→ **Directions for this task**
Copy out the entries in the skeletal landmark data below that begin with the line containing "left hip: (11, 187, 9)" and end with the line containing "right hip: (194, 212, -1)", including both of those lines.

(Skeletal landmark data)

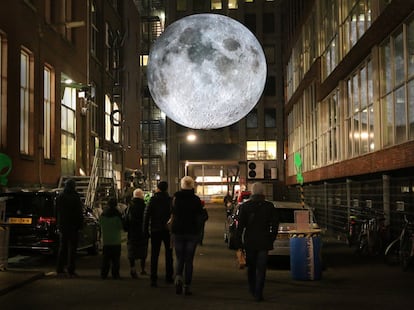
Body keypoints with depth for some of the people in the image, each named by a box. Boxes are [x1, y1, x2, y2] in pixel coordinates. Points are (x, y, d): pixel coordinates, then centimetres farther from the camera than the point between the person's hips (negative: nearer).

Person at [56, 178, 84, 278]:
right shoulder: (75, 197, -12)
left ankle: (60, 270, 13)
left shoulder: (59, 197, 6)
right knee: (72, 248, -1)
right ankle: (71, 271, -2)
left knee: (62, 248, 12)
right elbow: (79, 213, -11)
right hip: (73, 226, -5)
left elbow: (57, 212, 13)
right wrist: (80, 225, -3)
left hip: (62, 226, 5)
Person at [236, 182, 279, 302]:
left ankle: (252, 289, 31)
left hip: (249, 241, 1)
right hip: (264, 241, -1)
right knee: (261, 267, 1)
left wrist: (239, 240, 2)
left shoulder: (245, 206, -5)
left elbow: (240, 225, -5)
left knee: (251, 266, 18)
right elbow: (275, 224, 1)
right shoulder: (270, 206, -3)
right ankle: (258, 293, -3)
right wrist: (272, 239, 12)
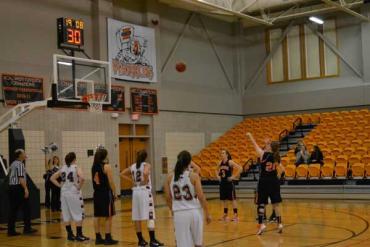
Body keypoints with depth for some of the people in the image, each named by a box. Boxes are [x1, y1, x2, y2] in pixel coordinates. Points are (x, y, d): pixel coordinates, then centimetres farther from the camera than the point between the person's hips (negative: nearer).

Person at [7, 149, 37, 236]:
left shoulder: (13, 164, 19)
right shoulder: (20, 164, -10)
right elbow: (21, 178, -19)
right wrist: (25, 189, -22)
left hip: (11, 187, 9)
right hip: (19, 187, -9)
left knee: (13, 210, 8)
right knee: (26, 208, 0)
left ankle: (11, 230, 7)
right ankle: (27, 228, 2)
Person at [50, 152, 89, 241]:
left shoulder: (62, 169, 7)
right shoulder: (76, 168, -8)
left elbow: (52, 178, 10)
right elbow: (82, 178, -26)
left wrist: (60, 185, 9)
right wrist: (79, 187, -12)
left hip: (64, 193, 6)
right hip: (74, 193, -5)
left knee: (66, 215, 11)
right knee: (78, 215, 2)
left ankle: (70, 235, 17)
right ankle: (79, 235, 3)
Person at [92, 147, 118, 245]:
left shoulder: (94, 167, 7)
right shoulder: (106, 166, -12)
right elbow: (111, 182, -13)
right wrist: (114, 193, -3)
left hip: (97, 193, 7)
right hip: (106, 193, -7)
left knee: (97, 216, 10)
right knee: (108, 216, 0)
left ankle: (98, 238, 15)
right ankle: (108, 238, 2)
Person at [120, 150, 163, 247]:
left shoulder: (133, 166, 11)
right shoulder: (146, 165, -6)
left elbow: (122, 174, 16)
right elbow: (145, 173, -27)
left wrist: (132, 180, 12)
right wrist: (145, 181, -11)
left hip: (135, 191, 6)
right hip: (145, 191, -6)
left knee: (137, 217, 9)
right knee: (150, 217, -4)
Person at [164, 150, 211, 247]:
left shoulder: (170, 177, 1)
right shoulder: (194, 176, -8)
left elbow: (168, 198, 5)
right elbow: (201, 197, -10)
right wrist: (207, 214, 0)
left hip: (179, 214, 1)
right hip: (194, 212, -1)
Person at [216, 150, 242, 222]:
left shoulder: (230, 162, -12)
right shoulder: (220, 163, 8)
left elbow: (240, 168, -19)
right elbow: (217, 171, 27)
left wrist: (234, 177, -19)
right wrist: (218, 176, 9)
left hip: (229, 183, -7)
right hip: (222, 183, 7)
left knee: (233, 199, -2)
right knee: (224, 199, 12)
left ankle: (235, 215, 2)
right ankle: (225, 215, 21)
...
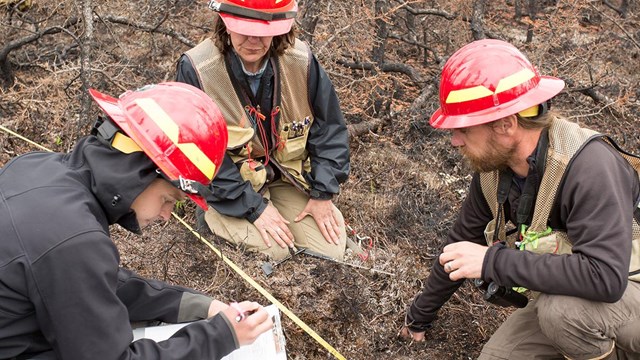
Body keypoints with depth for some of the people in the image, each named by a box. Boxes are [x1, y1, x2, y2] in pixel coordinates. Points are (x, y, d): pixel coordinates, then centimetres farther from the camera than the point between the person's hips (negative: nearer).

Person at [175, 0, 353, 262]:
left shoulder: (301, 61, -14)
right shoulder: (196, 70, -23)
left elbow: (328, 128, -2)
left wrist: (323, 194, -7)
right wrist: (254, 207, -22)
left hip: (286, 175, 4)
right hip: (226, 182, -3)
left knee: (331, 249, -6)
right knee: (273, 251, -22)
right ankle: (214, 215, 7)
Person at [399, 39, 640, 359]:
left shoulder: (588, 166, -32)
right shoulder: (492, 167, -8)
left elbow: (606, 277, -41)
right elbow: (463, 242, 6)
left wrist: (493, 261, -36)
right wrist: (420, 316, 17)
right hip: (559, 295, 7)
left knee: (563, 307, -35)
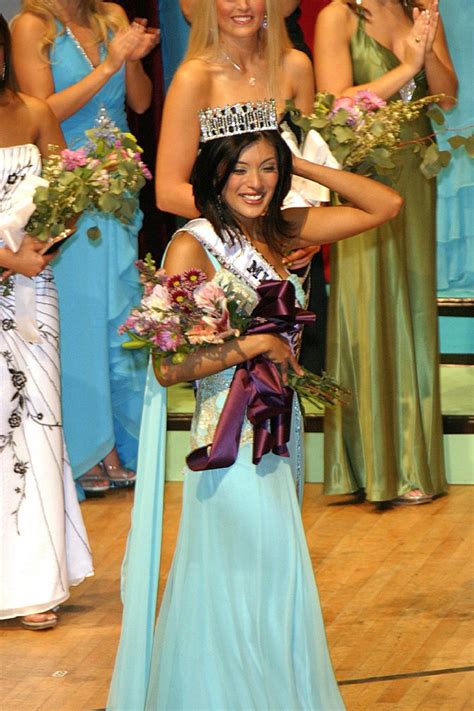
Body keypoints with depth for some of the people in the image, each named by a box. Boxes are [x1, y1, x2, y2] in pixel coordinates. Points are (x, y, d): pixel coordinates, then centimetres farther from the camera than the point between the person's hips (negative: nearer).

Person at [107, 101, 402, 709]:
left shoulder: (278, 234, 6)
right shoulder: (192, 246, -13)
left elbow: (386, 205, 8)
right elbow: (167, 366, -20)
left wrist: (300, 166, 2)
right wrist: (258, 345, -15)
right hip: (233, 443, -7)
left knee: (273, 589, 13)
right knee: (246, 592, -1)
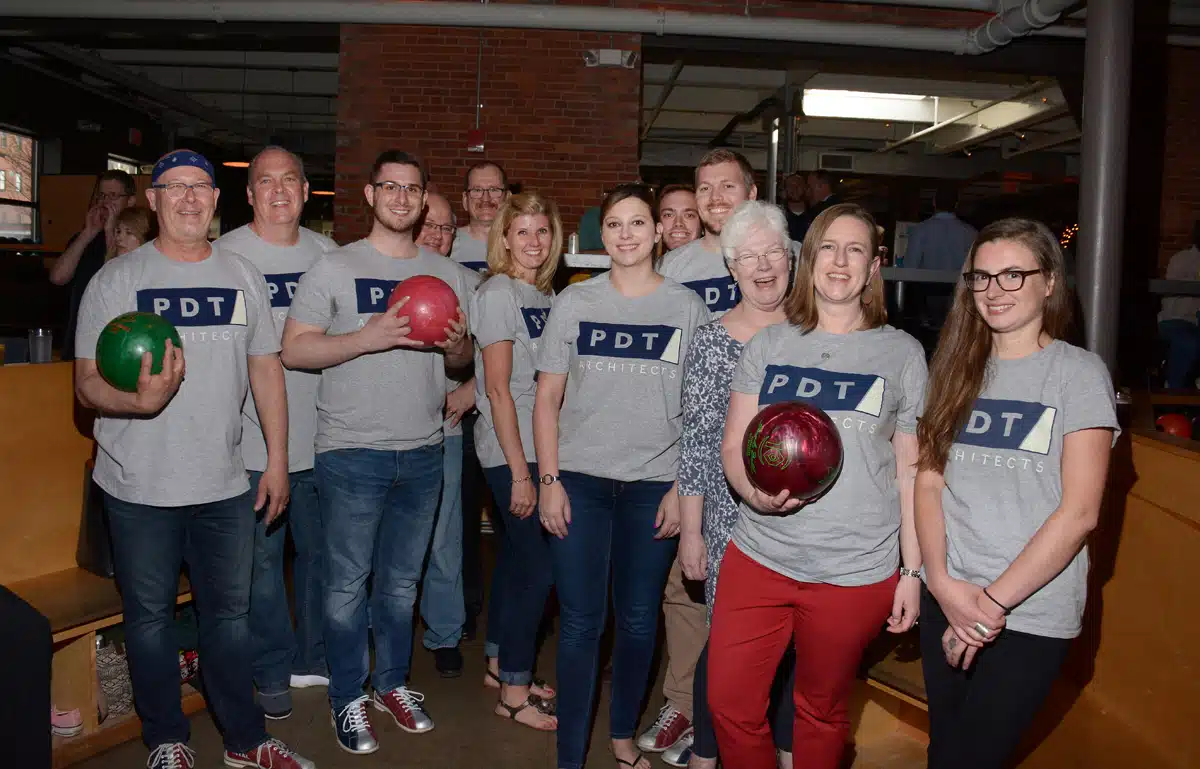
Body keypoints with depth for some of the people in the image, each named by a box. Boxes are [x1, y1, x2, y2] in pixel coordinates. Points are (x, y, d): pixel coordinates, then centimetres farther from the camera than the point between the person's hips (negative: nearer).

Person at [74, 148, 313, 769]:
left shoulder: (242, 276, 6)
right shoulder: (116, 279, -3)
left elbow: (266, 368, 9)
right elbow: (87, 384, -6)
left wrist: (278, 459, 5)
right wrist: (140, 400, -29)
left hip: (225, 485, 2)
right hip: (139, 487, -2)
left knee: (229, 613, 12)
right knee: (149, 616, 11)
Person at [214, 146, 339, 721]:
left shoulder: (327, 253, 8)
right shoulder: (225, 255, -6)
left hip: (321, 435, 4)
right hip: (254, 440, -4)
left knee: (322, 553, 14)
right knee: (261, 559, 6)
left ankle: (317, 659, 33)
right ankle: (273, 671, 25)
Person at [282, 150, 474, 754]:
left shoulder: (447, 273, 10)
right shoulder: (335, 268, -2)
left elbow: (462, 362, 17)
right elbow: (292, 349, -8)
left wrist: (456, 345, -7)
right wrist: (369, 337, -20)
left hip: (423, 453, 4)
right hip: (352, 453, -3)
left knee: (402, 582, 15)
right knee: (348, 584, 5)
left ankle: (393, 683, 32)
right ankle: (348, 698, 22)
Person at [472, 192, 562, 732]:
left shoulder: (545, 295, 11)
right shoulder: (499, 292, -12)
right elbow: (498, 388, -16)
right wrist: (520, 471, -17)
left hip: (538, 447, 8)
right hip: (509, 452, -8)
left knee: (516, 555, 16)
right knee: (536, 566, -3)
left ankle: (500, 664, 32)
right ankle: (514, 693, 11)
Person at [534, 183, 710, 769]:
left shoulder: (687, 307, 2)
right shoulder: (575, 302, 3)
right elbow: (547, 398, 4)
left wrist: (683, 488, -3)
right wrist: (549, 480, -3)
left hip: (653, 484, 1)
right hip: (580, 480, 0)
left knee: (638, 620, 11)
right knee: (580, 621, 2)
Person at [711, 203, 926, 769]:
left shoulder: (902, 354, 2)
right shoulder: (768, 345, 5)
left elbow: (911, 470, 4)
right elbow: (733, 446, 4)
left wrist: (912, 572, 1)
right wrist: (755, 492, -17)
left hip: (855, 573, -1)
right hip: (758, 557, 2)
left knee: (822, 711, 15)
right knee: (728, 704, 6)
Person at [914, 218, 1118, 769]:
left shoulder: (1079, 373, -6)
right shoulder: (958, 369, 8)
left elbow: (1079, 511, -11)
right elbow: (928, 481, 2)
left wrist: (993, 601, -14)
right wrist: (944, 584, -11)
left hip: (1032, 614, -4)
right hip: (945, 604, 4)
---
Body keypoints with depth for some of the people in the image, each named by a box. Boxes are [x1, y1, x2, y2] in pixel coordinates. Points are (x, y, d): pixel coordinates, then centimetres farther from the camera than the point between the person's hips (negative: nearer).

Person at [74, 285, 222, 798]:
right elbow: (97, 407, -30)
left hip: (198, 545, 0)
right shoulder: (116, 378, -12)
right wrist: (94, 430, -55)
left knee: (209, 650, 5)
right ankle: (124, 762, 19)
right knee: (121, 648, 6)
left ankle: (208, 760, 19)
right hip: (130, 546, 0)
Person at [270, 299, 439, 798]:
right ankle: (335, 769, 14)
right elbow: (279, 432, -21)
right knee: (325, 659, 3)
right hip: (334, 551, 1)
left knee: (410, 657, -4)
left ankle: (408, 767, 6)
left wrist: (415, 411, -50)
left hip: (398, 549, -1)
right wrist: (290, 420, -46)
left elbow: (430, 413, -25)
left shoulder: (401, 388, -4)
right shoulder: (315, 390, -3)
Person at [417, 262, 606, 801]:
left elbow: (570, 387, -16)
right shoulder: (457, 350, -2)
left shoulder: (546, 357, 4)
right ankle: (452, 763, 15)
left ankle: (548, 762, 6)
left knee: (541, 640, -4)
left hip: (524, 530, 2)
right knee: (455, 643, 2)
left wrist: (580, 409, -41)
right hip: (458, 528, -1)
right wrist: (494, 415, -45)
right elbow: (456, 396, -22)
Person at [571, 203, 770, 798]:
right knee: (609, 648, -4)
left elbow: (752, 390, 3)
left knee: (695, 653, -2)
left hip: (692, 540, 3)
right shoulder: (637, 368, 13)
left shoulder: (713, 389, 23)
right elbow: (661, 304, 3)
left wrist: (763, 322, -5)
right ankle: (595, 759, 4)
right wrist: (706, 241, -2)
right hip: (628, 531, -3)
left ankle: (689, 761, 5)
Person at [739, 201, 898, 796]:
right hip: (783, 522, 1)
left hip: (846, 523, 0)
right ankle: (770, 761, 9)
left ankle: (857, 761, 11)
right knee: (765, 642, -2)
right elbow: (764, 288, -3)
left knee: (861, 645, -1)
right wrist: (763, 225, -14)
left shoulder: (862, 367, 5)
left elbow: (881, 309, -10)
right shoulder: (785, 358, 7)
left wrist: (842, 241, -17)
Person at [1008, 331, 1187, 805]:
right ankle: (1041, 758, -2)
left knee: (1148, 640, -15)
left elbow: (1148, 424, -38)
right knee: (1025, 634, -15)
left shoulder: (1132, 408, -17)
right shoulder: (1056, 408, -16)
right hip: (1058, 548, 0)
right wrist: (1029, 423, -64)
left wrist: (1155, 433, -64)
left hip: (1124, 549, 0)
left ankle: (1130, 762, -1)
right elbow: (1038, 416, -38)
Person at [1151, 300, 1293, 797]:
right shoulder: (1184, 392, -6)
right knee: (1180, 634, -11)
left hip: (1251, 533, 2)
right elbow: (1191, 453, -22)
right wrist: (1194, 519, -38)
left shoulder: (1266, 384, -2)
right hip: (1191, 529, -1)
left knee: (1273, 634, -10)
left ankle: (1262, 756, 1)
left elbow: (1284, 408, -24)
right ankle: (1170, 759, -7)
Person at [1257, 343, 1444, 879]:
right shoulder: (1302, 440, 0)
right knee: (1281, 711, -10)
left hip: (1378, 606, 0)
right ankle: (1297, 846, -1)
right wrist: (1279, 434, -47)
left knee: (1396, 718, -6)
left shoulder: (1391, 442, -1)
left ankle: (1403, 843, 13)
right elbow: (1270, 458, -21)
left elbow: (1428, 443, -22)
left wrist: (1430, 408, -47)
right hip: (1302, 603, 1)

→ **Written response**
left hip: (11, 187, 9)
right hip: (19, 187, -9)
left knee: (13, 210, 8)
right knee: (26, 208, 0)
left ankle: (11, 230, 7)
right ankle: (27, 228, 2)
Person at [50, 152, 89, 241]:
left shoulder: (62, 169, 7)
right shoulder: (76, 168, -8)
left elbow: (52, 178, 10)
right elbow: (82, 178, -26)
left wrist: (60, 185, 9)
right wrist: (79, 187, -12)
left hip: (64, 193, 6)
right hip: (74, 193, -5)
left knee: (66, 215, 11)
right knee: (78, 215, 2)
left ankle: (70, 235, 17)
right ankle: (79, 235, 3)
Person at [92, 147, 118, 245]:
left shoulder: (94, 167, 7)
right shoulder: (106, 166, -12)
right elbow: (111, 182, -13)
right wrist: (114, 193, -3)
left hip: (97, 193, 7)
right hip: (106, 193, -7)
left knee: (97, 216, 10)
right knee: (108, 216, 0)
left ankle: (98, 238, 15)
right ankle: (108, 238, 2)
Person at [120, 150, 163, 247]:
left shoulder: (133, 166, 11)
right shoulder: (146, 165, -6)
left elbow: (122, 174, 16)
right elbow: (145, 173, -27)
left wrist: (132, 180, 12)
right wrist: (145, 181, -11)
left hip: (135, 191, 6)
right hip: (145, 191, -6)
left knee: (137, 217, 9)
right knee: (150, 217, -4)
Person at [164, 150, 211, 247]:
left shoulder: (170, 177, 1)
right shoulder: (194, 176, -8)
left elbow: (168, 198, 5)
right elbow: (201, 197, -10)
right wrist: (207, 214, 0)
left hip: (179, 214, 1)
right hip: (194, 212, -1)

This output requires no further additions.